YOUR TASKS –
- A) Please say whether each statement below agrees with the imaging-sets post. Answer yes or no for each, and quote the deciding words from the post. (i) The ICX618 succeeded the ICX098 that was used in Philips webcams. (ii) The ICX445 is the dominant sensor for Lunar and Solar imaging. (iii) The DBK21AU618 is a color camera with an IR/UV cut filter.
- B) Write out the imaging-sets post again, covering everything from "Taking in mind" down to "of older design).", and switch "Mass demand" to "Strong demand".

RkBlog

Powerful modern imaging sets for planetary, lunar and solar imaging

2012-01-22

Imaging sensors are quickly evolving to provide better and better performance for demanding markets. Thanks to that evolution planetary, Lunar and Solar imaging is able to do better and better images or to do images never ever possible before. Last year was the year of a total domination of Sony ICX618 in the planetary imaging. A successor to the old ICX098 used in Philips webcams and older planetary cameras. It offers much higher sensitivity and better speed performance. In the category of Lunar and Solar imaging there is no dominant sensor, but Sony ICX445 is taking the lead. It offers better sensitivity than competing ICX204/205/274 - especially in infrared which is imported for H-alpha solar imaging.

Taking in mind the latest cameras and accessories, here are my propositions for effective Solar System imaging setups.

Point Grey Chameleon
DMK21AU618

Point Grey Chameleon versus TIS DMK, DBK, DFK21AU618

Mass demand (and user migration) made TIS to reconsider and release the ICX618 version of their planetary cameras. Now they are selling like crazy and are probably the best planetary cameras. There are three versions of them - DFK21AU618 (color with IR/UV cut), DBK21AU618 (color without filter) and DMK21AU618 (mono). This line is also free of circular artifacts that show up on max shutter in older TIS cameras (this problem is actually very common and affects most of Sony CCD machine vision cameras of older design).

Recorded data

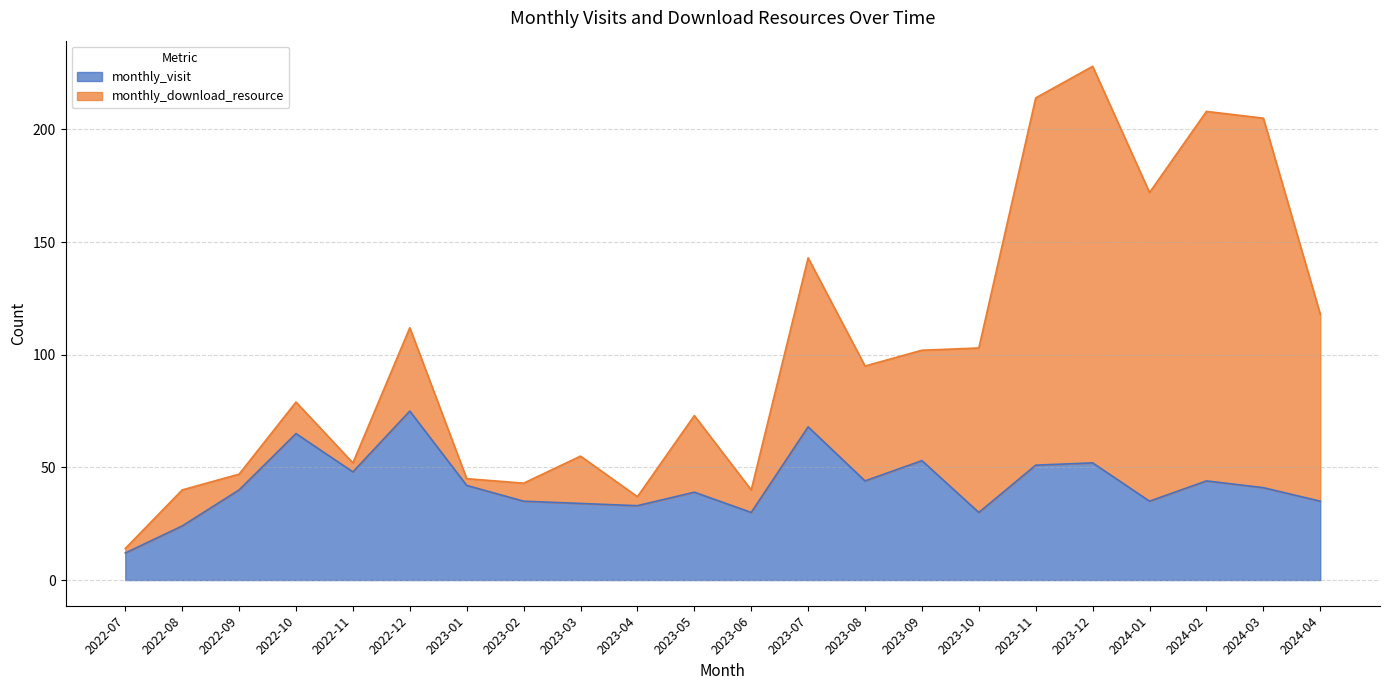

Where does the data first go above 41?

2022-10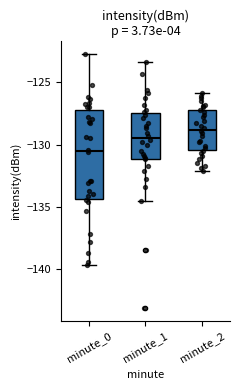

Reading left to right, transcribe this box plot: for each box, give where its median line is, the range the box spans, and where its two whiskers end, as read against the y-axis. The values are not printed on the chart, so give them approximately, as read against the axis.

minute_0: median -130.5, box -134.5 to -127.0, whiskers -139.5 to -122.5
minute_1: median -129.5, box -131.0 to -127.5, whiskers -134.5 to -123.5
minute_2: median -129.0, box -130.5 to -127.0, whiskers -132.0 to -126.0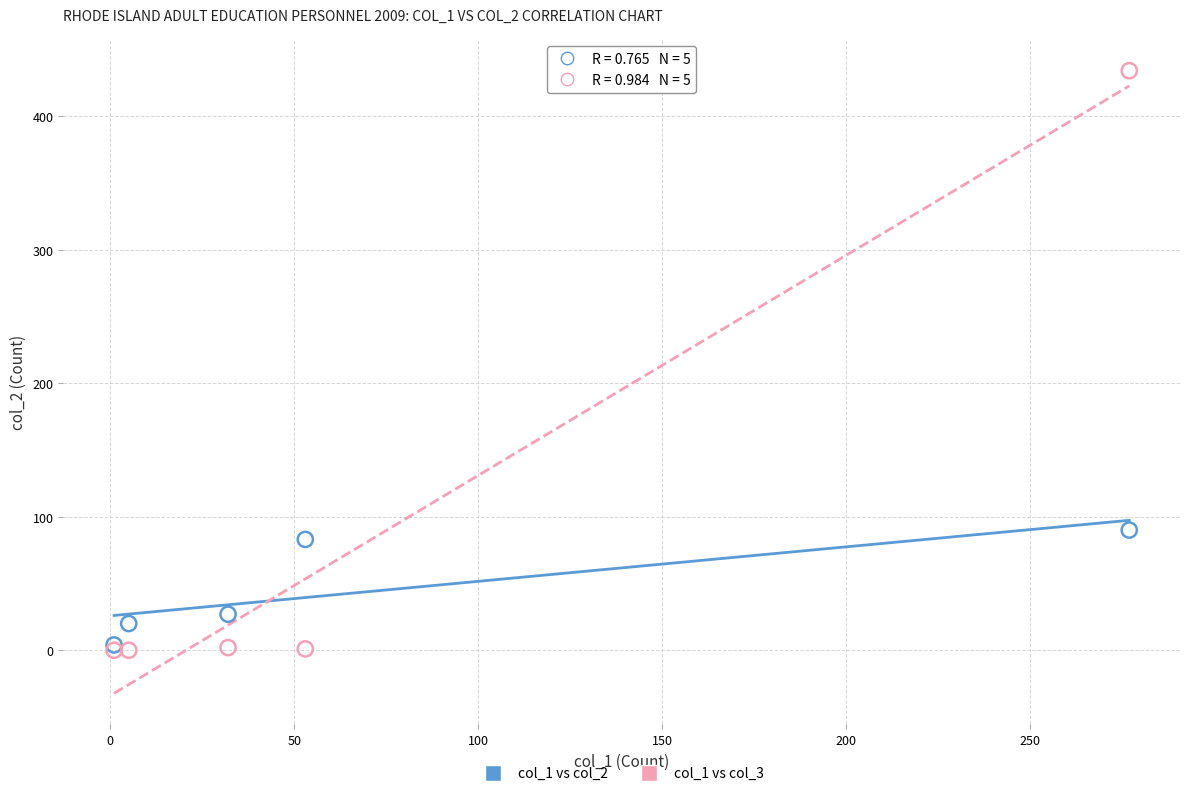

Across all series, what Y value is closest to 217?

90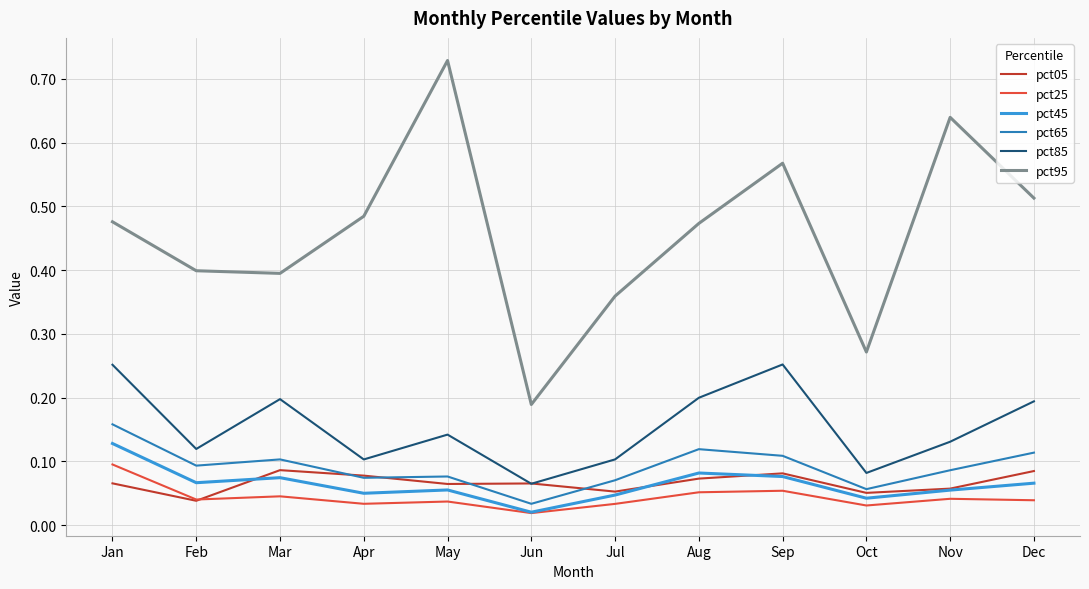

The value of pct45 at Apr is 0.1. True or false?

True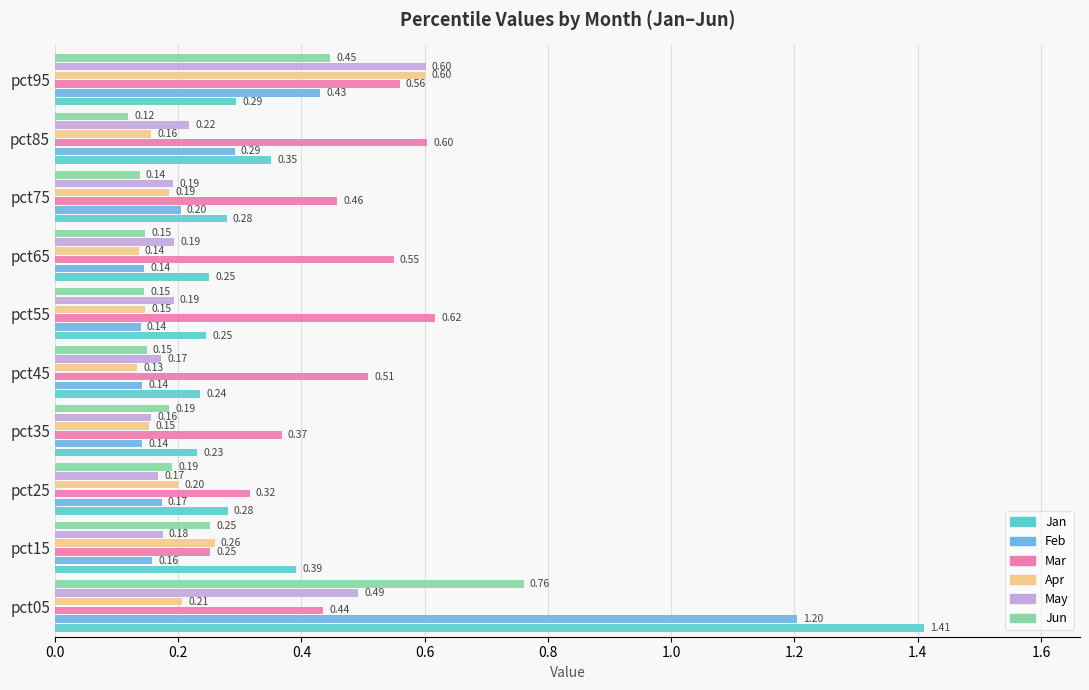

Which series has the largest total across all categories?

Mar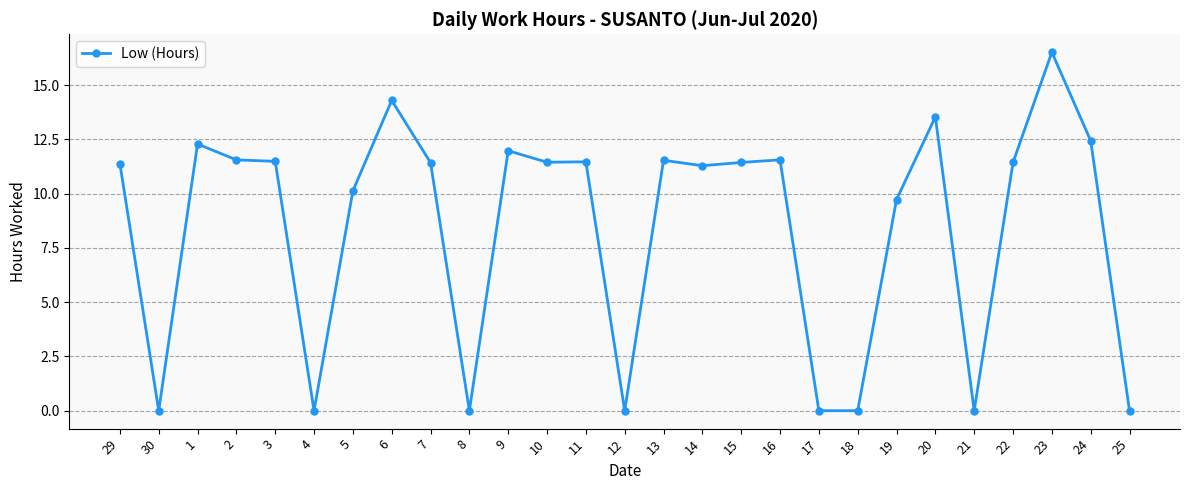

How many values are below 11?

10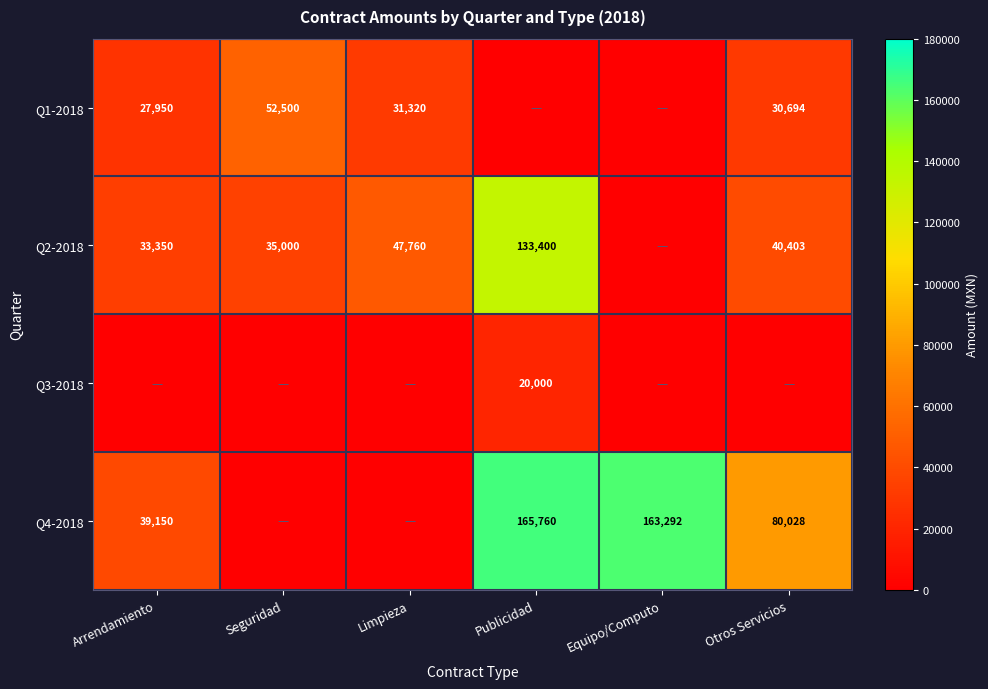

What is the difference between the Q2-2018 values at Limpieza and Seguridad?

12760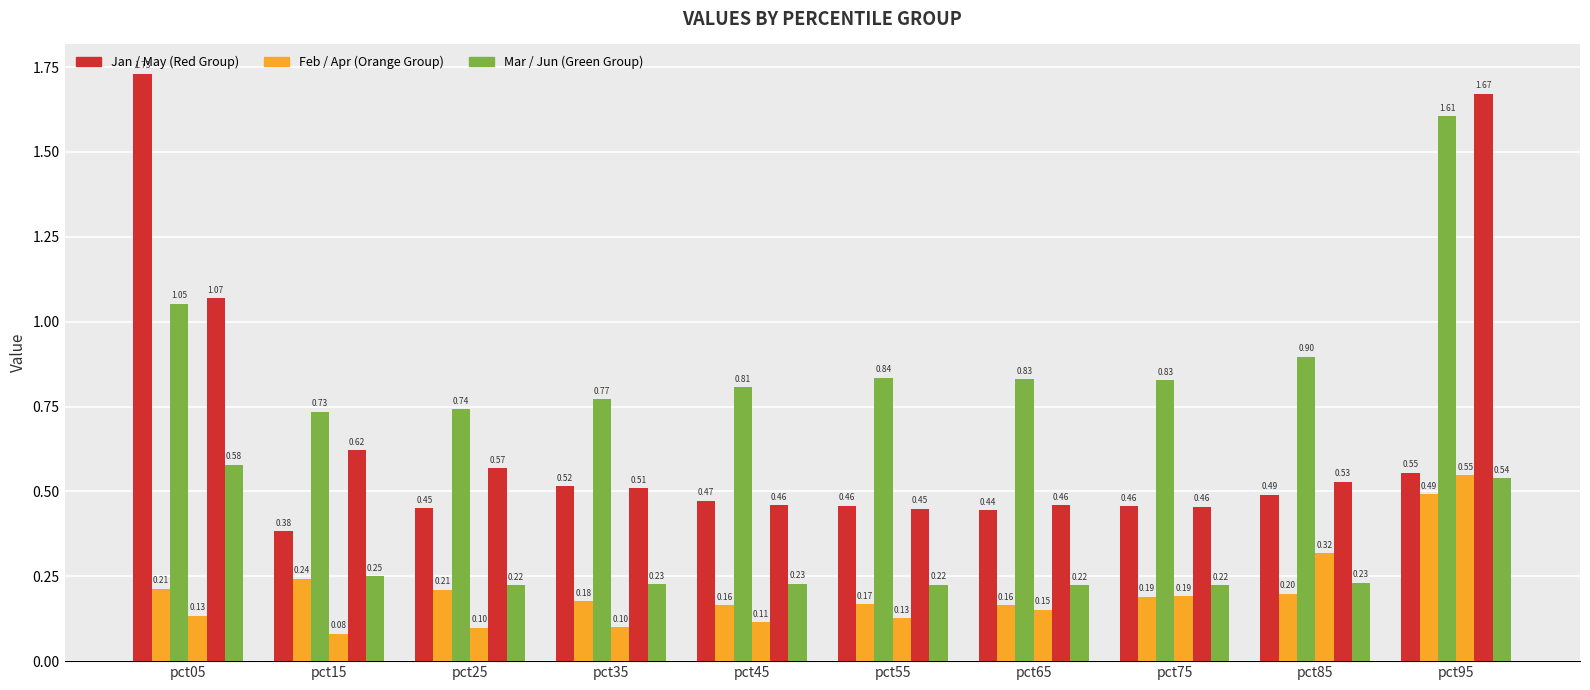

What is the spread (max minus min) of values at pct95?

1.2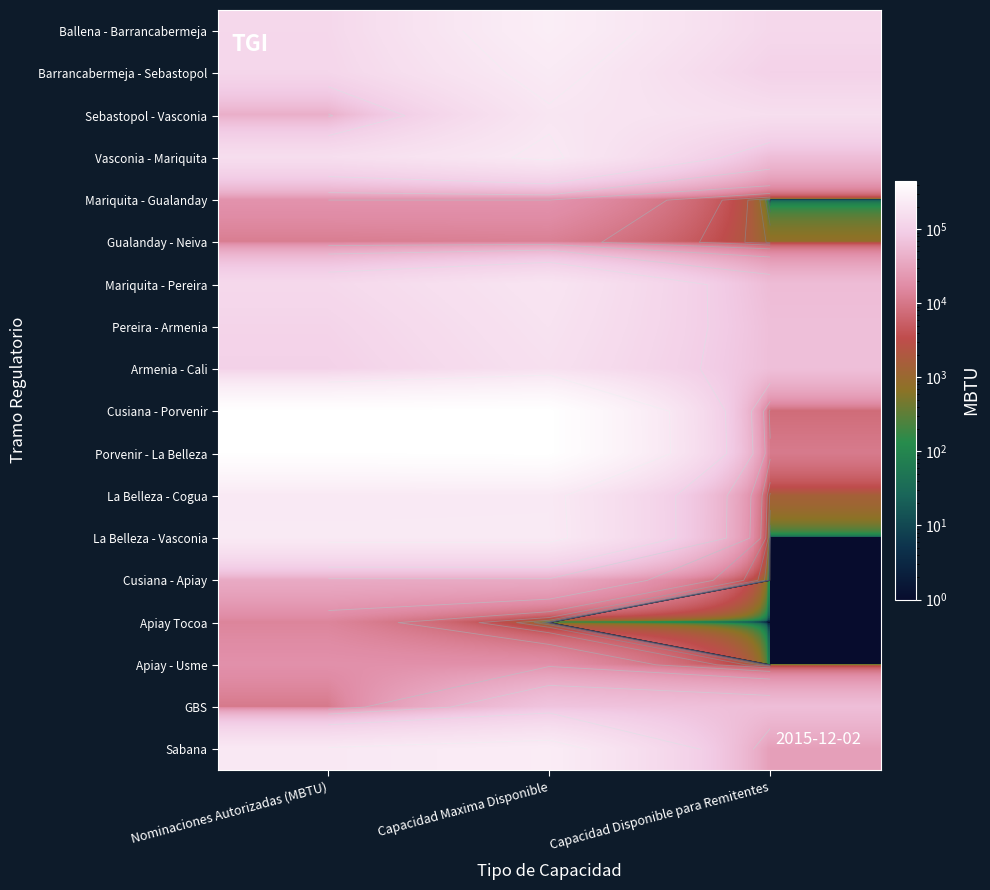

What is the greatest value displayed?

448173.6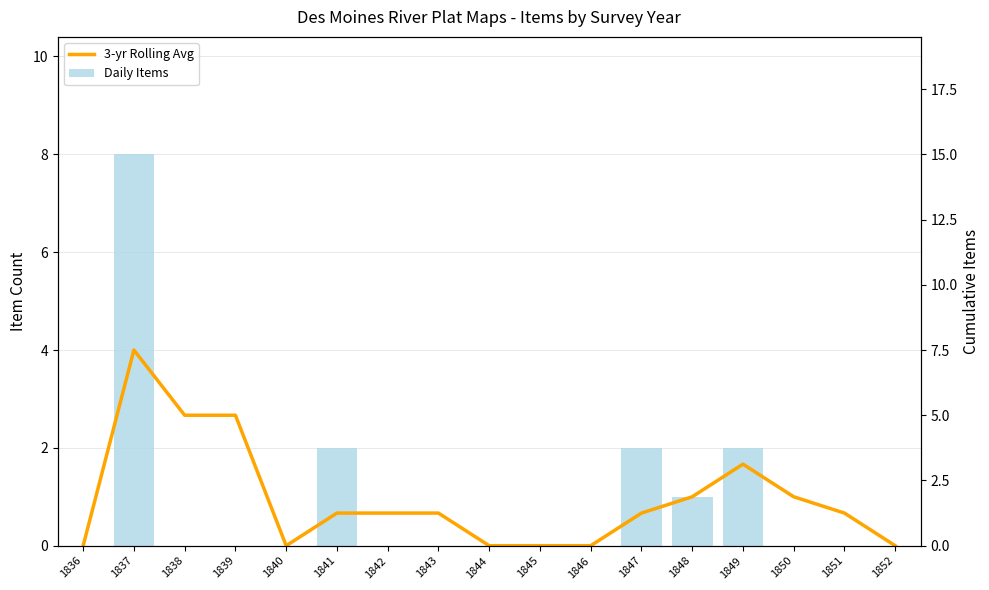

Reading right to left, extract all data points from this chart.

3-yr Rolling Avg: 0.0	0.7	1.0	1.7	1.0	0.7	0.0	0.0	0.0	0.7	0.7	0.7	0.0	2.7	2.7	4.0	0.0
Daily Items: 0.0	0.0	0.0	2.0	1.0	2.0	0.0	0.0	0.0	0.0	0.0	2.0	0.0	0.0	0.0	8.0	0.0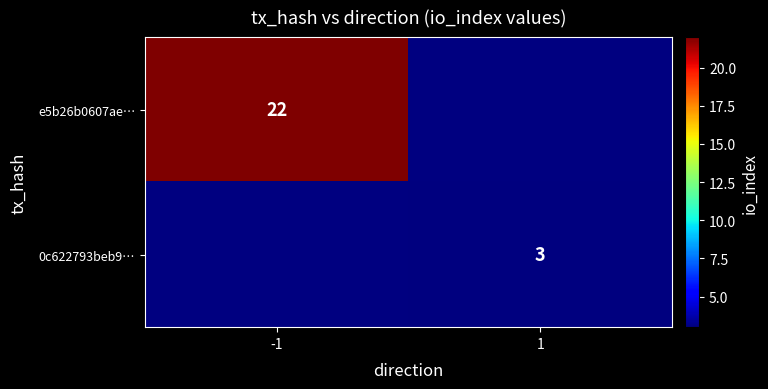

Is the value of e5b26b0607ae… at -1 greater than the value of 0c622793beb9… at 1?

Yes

TASK-BY-TASK OUTPUTS –
- A)
(i) Yes: "A successor to the old ICX098 used in Philips webcams and older planetary cameras."
(ii) No: "In the category of Lunar and Solar imaging there is no dominant sensor, but Sony ICX445 is taking the lead."
(iii) No: "DBK21AU618 (color without filter)"

- B)
Taking in mind the latest cameras and accessories, here are my propositions for effective Solar System imaging setups.

Point Grey Chameleon
DMK21AU618

Point Grey Chameleon versus TIS DMK, DBK, DFK21AU618

Strong demand (and user migration) made TIS to reconsider and release the ICX618 version of their planetary cameras. Now they are selling like crazy and are probably the best planetary cameras. There are three versions of them - DFK21AU618 (color with IR/UV cut), DBK21AU618 (color without filter) and DMK21AU618 (mono). This line is also free of circular artifacts that show up on max shutter in older TIS cameras (this problem is actually very common and affects most of Sony CCD machine vision cameras of older design).